(Stored data entries)
*** Begin section ***

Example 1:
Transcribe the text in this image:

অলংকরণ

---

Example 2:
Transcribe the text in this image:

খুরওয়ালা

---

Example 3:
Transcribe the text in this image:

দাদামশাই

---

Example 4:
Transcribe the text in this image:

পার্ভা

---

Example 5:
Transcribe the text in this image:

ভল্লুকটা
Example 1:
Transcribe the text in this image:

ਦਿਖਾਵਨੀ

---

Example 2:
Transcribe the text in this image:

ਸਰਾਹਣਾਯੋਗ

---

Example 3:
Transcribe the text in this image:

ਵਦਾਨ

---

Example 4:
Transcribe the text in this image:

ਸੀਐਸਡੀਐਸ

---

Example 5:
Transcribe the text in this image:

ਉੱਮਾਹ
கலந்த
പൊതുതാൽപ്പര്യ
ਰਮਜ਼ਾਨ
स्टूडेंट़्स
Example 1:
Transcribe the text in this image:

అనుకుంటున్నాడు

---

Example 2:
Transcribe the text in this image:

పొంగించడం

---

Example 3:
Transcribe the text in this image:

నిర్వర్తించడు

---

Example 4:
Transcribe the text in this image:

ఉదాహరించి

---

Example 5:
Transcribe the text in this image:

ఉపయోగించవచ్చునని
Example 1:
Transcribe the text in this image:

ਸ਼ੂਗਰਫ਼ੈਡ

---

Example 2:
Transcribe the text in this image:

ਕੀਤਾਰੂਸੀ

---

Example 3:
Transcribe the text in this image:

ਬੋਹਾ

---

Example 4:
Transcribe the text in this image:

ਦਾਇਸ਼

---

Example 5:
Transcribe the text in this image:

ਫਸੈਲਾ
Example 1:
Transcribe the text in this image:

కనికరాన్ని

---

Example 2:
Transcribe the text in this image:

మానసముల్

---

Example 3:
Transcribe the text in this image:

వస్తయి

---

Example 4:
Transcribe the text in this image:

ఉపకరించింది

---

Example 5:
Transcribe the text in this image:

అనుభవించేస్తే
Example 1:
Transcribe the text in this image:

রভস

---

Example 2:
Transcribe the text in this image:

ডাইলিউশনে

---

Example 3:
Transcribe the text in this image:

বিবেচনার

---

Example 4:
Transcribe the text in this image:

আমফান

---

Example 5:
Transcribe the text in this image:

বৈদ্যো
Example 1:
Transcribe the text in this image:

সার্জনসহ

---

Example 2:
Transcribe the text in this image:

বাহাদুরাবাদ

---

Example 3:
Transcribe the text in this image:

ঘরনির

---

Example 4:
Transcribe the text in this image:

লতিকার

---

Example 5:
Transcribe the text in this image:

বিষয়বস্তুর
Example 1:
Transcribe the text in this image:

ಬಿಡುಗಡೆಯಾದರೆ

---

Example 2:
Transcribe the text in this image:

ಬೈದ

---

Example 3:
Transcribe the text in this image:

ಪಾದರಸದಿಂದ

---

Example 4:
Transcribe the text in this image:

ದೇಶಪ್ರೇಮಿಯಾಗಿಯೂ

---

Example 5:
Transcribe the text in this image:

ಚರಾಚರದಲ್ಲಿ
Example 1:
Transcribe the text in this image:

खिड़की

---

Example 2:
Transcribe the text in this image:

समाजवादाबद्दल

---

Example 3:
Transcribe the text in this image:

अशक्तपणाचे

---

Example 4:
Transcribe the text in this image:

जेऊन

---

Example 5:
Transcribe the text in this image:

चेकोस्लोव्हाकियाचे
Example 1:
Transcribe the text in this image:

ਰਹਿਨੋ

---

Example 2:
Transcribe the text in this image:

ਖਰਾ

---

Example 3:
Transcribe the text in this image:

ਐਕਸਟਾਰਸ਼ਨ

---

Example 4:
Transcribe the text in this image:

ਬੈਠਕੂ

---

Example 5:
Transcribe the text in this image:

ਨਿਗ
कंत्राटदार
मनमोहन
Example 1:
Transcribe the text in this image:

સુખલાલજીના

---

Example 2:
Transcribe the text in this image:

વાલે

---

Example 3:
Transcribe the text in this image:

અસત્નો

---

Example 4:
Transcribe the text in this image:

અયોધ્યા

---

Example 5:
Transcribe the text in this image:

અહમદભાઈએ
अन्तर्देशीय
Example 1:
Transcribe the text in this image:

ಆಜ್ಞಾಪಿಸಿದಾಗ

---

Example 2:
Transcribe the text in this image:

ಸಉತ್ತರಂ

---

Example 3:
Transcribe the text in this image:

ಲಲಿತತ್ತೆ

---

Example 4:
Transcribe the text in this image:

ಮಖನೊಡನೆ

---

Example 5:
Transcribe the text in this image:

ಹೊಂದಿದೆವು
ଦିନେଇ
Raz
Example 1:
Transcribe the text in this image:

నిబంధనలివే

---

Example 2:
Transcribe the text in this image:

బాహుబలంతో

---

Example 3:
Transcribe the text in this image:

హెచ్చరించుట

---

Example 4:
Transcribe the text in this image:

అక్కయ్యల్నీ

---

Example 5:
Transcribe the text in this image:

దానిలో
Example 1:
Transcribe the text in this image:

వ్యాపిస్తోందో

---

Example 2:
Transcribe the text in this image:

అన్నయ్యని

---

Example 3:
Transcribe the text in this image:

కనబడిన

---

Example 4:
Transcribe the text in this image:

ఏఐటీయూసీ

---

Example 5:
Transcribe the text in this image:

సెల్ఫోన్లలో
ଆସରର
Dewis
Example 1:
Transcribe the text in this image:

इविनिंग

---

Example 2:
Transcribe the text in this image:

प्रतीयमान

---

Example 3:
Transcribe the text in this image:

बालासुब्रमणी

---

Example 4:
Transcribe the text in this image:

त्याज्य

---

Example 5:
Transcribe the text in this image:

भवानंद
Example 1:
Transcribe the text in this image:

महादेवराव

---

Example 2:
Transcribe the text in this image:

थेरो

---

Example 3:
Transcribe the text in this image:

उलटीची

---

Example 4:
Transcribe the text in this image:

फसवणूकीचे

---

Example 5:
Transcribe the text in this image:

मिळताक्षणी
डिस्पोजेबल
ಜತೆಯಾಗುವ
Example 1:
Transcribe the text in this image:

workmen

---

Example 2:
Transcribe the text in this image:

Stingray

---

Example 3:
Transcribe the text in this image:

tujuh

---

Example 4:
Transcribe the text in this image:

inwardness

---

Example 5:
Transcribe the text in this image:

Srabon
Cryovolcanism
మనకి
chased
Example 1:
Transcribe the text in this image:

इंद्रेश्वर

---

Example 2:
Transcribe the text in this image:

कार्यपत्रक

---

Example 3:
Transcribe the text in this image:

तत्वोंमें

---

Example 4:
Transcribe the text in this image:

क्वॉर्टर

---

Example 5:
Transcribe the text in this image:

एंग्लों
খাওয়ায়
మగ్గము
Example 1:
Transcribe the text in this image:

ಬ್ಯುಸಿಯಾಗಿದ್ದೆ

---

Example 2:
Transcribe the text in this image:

*** End section ***

#### [TASK DESCRIPTION]
Nothing in the records may be altered; restate them word for word.

#### [WRITTEN ANSWER]
Example 1:
Transcribe the text in this image:

অলংকরণ

---

Example 2:
Transcribe the text in this image:

খুরওয়ালা

---

Example 3:
Transcribe the text in this image:

দাদামশাই

---

Example 4:
Transcribe the text in this image:

পার্ভা

---

Example 5:
Transcribe the text in this image:

ভল্লুকটা
Example 1:
Transcribe the text in this image:

ਦਿਖਾਵਨੀ

---

Example 2:
Transcribe the text in this image:

ਸਰਾਹਣਾਯੋਗ

---

Example 3:
Transcribe the text in this image:

ਵਦਾਨ

---

Example 4:
Transcribe the text in this image:

ਸੀਐਸਡੀਐਸ

---

Example 5:
Transcribe the text in this image:

ਉੱਮਾਹ
கலந்த
പൊതുതാൽപ്പര്യ
ਰਮਜ਼ਾਨ
स्टूडेंट़्स
Example 1:
Transcribe the text in this image:

అనుకుంటున్నాడు

---

Example 2:
Transcribe the text in this image:

పొంగించడం

---

Example 3:
Transcribe the text in this image:

నిర్వర్తించడు

---

Example 4:
Transcribe the text in this image:

ఉదాహరించి

---

Example 5:
Transcribe the text in this image:

ఉపయోగించవచ్చునని
Example 1:
Transcribe the text in this image:

ਸ਼ੂਗਰਫ਼ੈਡ

---

Example 2:
Transcribe the text in this image:

ਕੀਤਾਰੂਸੀ

---

Example 3:
Transcribe the text in this image:

ਬੋਹਾ

---

Example 4:
Transcribe the text in this image:

ਦਾਇਸ਼

---

Example 5:
Transcribe the text in this image:

ਫਸੈਲਾ
Example 1:
Transcribe the text in this image:

కనికరాన్ని

---

Example 2:
Transcribe the text in this image:

మానసముల్

---

Example 3:
Transcribe the text in this image:

వస్తయి

---

Example 4:
Transcribe the text in this image:

ఉపకరించింది

---

Example 5:
Transcribe the text in this image:

అనుభవించేస్తే
Example 1:
Transcribe the text in this image:

রভস

---

Example 2:
Transcribe the text in this image:

ডাইলিউশনে

---

Example 3:
Transcribe the text in this image:

বিবেচনার

---

Example 4:
Transcribe the text in this image:

আমফান

---

Example 5:
Transcribe the text in this image:

বৈদ্যো
Example 1:
Transcribe the text in this image:

সার্জনসহ

---

Example 2:
Transcribe the text in this image:

বাহাদুরাবাদ

---

Example 3:
Transcribe the text in this image:

ঘরনির

---

Example 4:
Transcribe the text in this image:

লতিকার

---

Example 5:
Transcribe the text in this image:

বিষয়বস্তুর
Example 1:
Transcribe the text in this image:

ಬಿಡುಗಡೆಯಾದರೆ

---

Example 2:
Transcribe the text in this image:

ಬೈದ

---

Example 3:
Transcribe the text in this image:

ಪಾದರಸದಿಂದ

---

Example 4:
Transcribe the text in this image:

ದೇಶಪ್ರೇಮಿಯಾಗಿಯೂ

---

Example 5:
Transcribe the text in this image:

ಚರಾಚರದಲ್ಲಿ
Example 1:
Transcribe the text in this image:

खिड़की

---

Example 2:
Transcribe the text in this image:

समाजवादाबद्दल

---

Example 3:
Transcribe the text in this image:

अशक्तपणाचे

---

Example 4:
Transcribe the text in this image:

जेऊन

---

Example 5:
Transcribe the text in this image:

चेकोस्लोव्हाकियाचे
Example 1:
Transcribe the text in this image:

ਰਹਿਨੋ

---

Example 2:
Transcribe the text in this image:

ਖਰਾ

---

Example 3:
Transcribe the text in this image:

ਐਕਸਟਾਰਸ਼ਨ

---

Example 4:
Transcribe the text in this image:

ਬੈਠਕੂ

---

Example 5:
Transcribe the text in this image:

ਨਿਗ
कंत्राटदार
मनमोहन
Example 1:
Transcribe the text in this image:

સુખલાલજીના

---

Example 2:
Transcribe the text in this image:

વાલે

---

Example 3:
Transcribe the text in this image:

અસત્નો

---

Example 4:
Transcribe the text in this image:

અયોધ્યા

---

Example 5:
Transcribe the text in this image:

અહમદભાઈએ
अन्तर्देशीय
Example 1:
Transcribe the text in this image:

ಆಜ್ಞಾಪಿಸಿದಾಗ

---

Example 2:
Transcribe the text in this image:

ಸಉತ್ತರಂ

---

Example 3:
Transcribe the text in this image:

ಲಲಿತತ್ತೆ

---

Example 4:
Transcribe the text in this image:

ಮಖನೊಡನೆ

---

Example 5:
Transcribe the text in this image:

ಹೊಂದಿದೆವು
ଦିନେଇ
Raz
Example 1:
Transcribe the text in this image:

నిబంధనలివే

---

Example 2:
Transcribe the text in this image:

బాహుబలంతో

---

Example 3:
Transcribe the text in this image:

హెచ్చరించుట

---

Example 4:
Transcribe the text in this image:

అక్కయ్యల్నీ

---

Example 5:
Transcribe the text in this image:

దానిలో
Example 1:
Transcribe the text in this image:

వ్యాపిస్తోందో

---

Example 2:
Transcribe the text in this image:

అన్నయ్యని

---

Example 3:
Transcribe the text in this image:

కనబడిన

---

Example 4:
Transcribe the text in this image:

ఏఐటీయూసీ

---

Example 5:
Transcribe the text in this image:

సెల్ఫోన్లలో
ଆସରର
Dewis
Example 1:
Transcribe the text in this image:

इविनिंग

---

Example 2:
Transcribe the text in this image:

प्रतीयमान

---

Example 3:
Transcribe the text in this image:

बालासुब्रमणी

---

Example 4:
Transcribe the text in this image:

त्याज्य

---

Example 5:
Transcribe the text in this image:

भवानंद
Example 1:
Transcribe the text in this image:

महादेवराव

---

Example 2:
Transcribe the text in this image:

थेरो

---

Example 3:
Transcribe the text in this image:

उलटीची

---

Example 4:
Transcribe the text in this image:

फसवणूकीचे

---

Example 5:
Transcribe the text in this image:

मिळताक्षणी
डिस्पोजेबल
ಜತೆಯಾಗುವ
Example 1:
Transcribe the text in this image:

workmen

---

Example 2:
Transcribe the text in this image:

Stingray

---

Example 3:
Transcribe the text in this image:

tujuh

---

Example 4:
Transcribe the text in this image:

inwardness

---

Example 5:
Transcribe the text in this image:

Srabon
Cryovolcanism
మనకి
chased
Example 1:
Transcribe the text in this image:

इंद्रेश्वर

---

Example 2:
Transcribe the text in this image:

कार्यपत्रक

---

Example 3:
Transcribe the text in this image:

तत्वोंमें

---

Example 4:
Transcribe the text in this image:

क्वॉर्टर

---

Example 5:
Transcribe the text in this image:

एंग्लों
খাওয়ায়
మగ్గము
Example 1:
Transcribe the text in this image:

ಬ್ಯುಸಿಯಾಗಿದ್ದೆ

---

Example 2:
Transcribe the text in this image:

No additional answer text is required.